Does Wolfram Alpha solve this equation incorrectly?

Question

I would like to solve $\left\lvert 1+e^{ix}+e^{iy} \right\rvert=z$ as a function of $y$

For $z \in [0,3]$ this equation has real solutions $x,y$. The level sets are closed curves (if $z \neq 0,1,3$), see for example $z=2$:

the contour plot for $z=2$

However, if I let wolframalpha solve this equation

it calculates the solutions

$$y(x,z)= -i \log(-e^{ix} \pm 1-1).$$ If I enter this function in Mathematica and plot it, the Imaginary part is even for admissible values of $x,z$ non-zero. So something is wrong here.

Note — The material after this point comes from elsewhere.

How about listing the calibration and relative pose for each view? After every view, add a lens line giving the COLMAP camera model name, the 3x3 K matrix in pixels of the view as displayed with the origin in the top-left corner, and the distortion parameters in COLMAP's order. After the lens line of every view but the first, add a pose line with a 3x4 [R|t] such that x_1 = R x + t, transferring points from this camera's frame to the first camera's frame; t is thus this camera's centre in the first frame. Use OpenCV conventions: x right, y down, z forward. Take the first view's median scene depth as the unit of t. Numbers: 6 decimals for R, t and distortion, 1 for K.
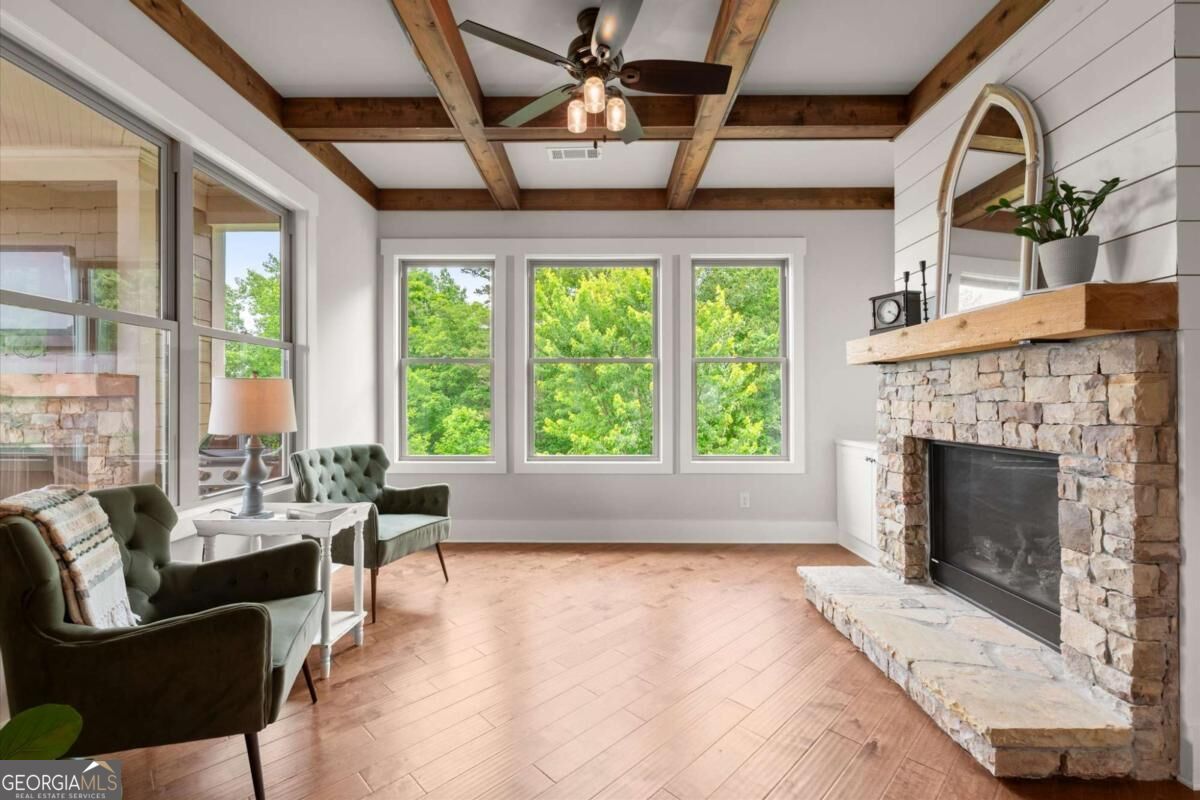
lens RADIAL K [[519.2, 0, 600.2], [0, 519.2, 397.3], [0, 0, 1]] dist [0.001336, -0.000370]
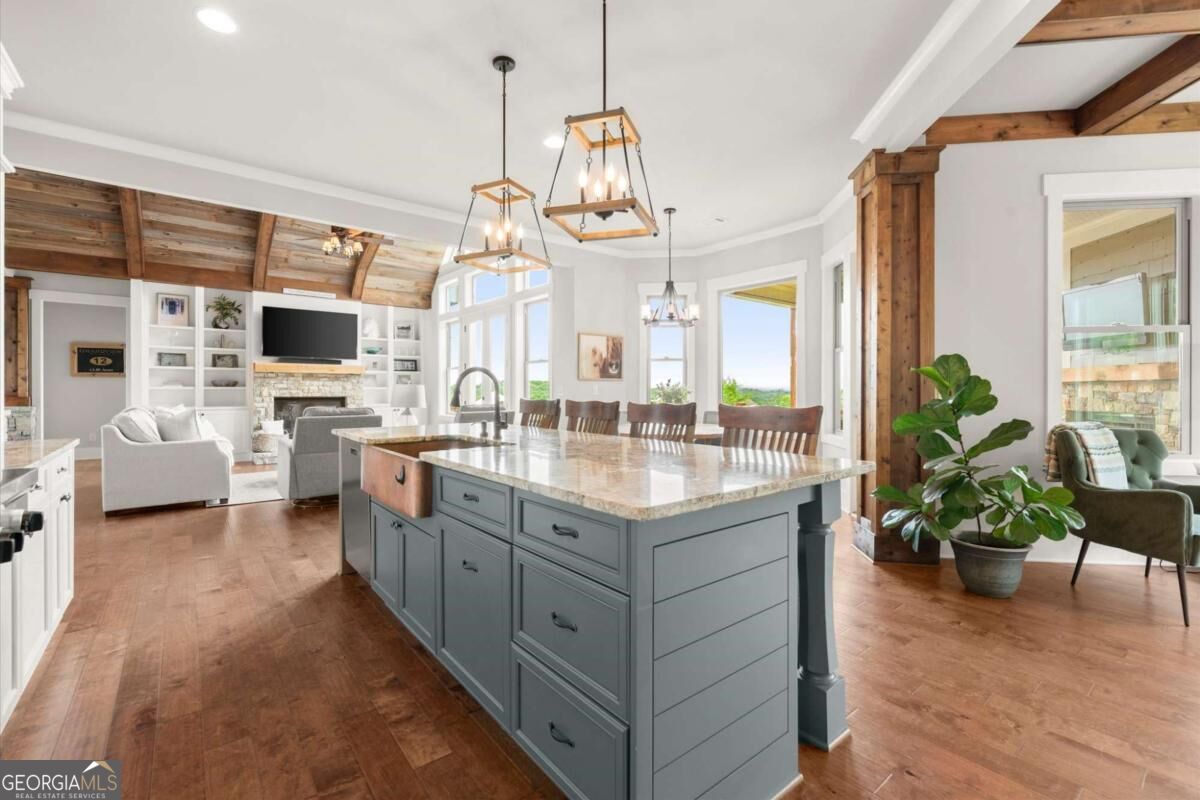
lens RADIAL K [[519.2, 0, 596.2], [0, 519.2, 395.0], [0, 0, 1]] dist [0.001336, -0.000370]
pose [[-0.102694, 0.010263, -0.994660, 1.022276], [0.007865, 0.999924, 0.009506, 0.026584], [0.994682, -0.006847, -0.102766, -0.625388]]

By the implicit function theorem I should be able to solve this equation for example $z=2$ locally w.r.t. $y$ as a function of $x$. Why does this fail here?

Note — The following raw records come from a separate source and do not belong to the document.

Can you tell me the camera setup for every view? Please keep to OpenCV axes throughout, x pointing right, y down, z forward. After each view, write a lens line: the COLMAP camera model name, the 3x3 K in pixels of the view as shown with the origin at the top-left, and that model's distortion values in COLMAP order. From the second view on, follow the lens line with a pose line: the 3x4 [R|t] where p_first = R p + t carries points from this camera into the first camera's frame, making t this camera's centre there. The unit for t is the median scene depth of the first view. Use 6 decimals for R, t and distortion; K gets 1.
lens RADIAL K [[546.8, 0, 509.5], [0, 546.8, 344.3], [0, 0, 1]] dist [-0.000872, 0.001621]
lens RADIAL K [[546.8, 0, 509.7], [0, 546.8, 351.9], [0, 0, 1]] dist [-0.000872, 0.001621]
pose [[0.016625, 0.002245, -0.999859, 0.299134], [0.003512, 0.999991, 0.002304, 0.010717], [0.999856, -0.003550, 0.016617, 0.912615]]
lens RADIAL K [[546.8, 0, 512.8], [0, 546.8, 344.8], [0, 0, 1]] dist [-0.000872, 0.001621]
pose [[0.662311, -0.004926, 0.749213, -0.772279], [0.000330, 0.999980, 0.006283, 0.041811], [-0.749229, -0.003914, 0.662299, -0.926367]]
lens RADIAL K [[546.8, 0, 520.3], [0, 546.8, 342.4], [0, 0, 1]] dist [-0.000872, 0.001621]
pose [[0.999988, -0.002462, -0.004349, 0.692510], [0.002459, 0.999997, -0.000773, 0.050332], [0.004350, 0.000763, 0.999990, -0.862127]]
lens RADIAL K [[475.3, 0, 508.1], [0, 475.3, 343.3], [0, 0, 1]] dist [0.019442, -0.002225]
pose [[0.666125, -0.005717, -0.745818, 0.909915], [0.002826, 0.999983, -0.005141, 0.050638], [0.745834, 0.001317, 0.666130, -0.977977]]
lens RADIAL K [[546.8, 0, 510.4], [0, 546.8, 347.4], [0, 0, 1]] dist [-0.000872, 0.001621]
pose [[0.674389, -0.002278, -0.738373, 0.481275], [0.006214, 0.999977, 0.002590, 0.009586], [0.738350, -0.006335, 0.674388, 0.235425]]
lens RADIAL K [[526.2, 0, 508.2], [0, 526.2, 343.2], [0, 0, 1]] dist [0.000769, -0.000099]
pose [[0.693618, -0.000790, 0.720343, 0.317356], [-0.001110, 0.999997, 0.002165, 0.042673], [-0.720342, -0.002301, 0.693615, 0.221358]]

Edit: Apparently, the question boils down to the question. How do I have to interpret the solution $y(x,z)$ so that this makes sense in my context?

Answer 1

My answer does not address the issue with WA, but shows how to obtain $y$ as a function of $x$ and parameter $z$.

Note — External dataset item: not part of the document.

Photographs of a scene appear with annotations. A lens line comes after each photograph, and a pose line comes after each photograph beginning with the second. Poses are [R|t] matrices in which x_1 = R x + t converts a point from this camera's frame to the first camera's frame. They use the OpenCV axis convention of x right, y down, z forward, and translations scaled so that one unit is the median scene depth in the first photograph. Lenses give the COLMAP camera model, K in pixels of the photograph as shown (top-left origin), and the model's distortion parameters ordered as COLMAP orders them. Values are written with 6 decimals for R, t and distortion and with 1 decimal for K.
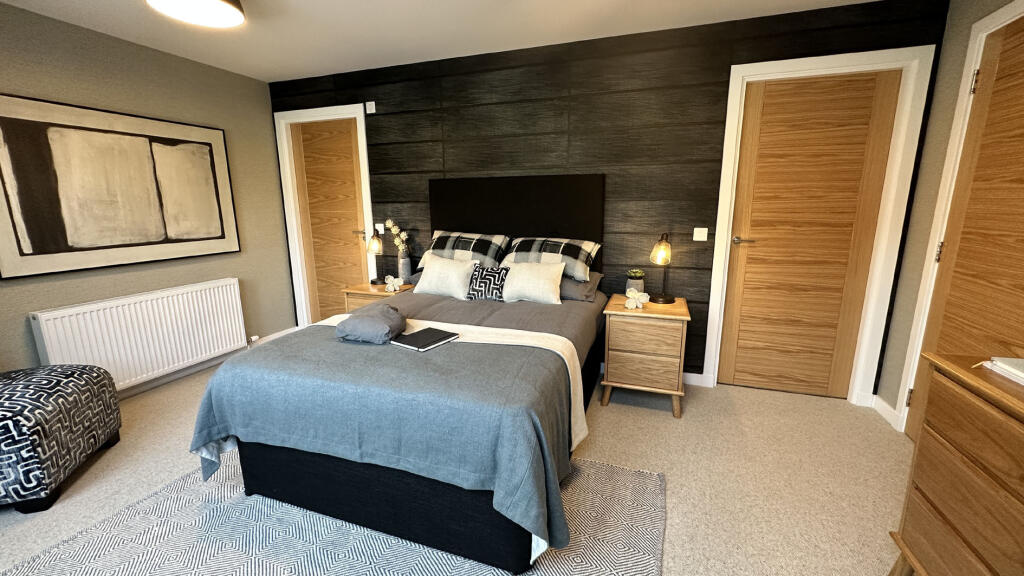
lens RADIAL K [[406.7, 0, 507.9], [0, 406.7, 284.5], [0, 0, 1]] dist [0.000181, 0.000048]
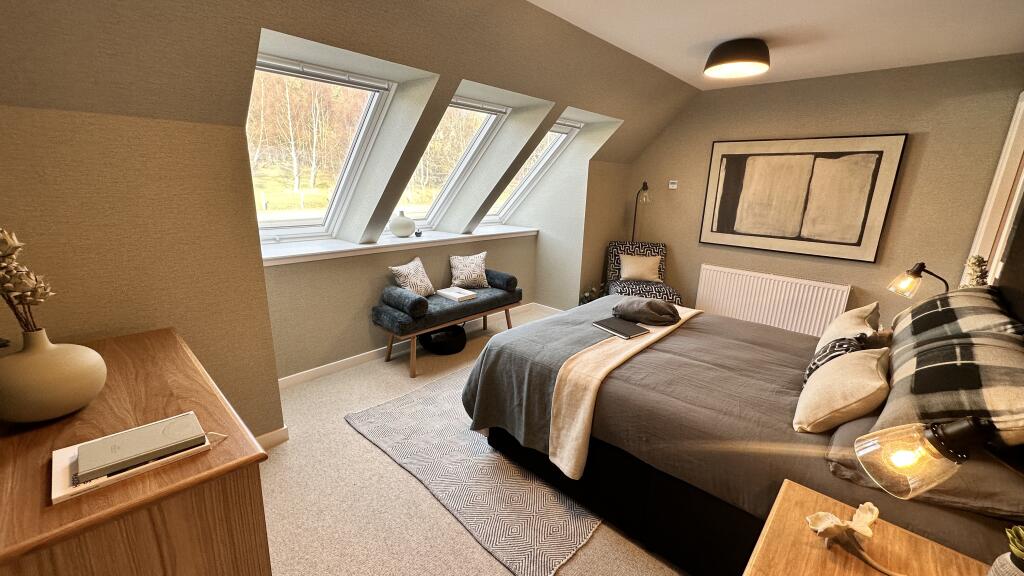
lens RADIAL K [[406.7, 0, 508.6], [0, 406.7, 285.3], [0, 0, 1]] dist [0.000181, 0.000048]
pose [[-0.408784, 0.229116, -0.883403, 0.661065], [-0.202116, 0.921210, 0.332448, -0.216850], [0.889969, 0.314449, -0.330268, 0.703452]]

• Firstly, your question in $\mathbb{C}$ can be transformed into a question in $\mathbb{R^2}$.

Here is how: using $|z|^2=z \bar z$, your constraint can be made equivalent to:

$$(1+e^{ix}+e^{iy})(1+e^{-ix}+e^{-iy})=z^2$$

By expanding it and using Euler formula for $cosine$, we obtain:

$$3+2\cos(x)+2\cos(y)+2\cos(x-y)=z^2$$

i.e., an implicit equation:

$$\tag{1}\cos(x)+\cos(y)+\cos(x-y)=k \ \ \text{with} \ \ k:=\dfrac{z^2-3}{2}$$

thus with $0 \leq k \leq 3.$

I have plotted with Matlab the curves corresponding to different values of $k$ (see below).

• In a second step, from implicit equation (1), one can obtain the explicit (cartesian) form:

$$\tag{2}y=2 \tan^{-1}\left[A\left(\sin(x)\pm \sqrt{\sin(x)^2-(1+k)(k-1-2\cos(x))}\right)\right] \ \ \text{where} \ A:=\dfrac{1}{1+k}.$$

Proof of (2): Using addition formula $\cos(x-y)=\cos(x)\cos(y)+\sin(x)\sin(y)$, (1) can be written under the form

$$\tag{3}\cos(y)(1+\cos(x))+\sin(y)\sin(x)=k-\cos(x)$$

Thanks to classical formulas :

$$\tag{4} \cos(y)=\dfrac{1-t^2}{1+t^2}, \sin(y)=\dfrac{2t}{1+t^2}$$

with

$$\tag{5} t=\tan \dfrac{y}{2},$$

(3) can be transformed into a quadratic equation with variable $t$:

$$t^2(1+k)-2t \sin(x)+(k-1-2\cos(x))=0$$

whose solutions are $t=A\left(\sin(x)\pm \sqrt{\sin(x)^2-(1+k)(k-1-2\cos(x))}\right)$

($A$ has been defined by (2)). Taking (5) into account, we obtain formulas (1).

(One should consider this picture as drawn on a torus).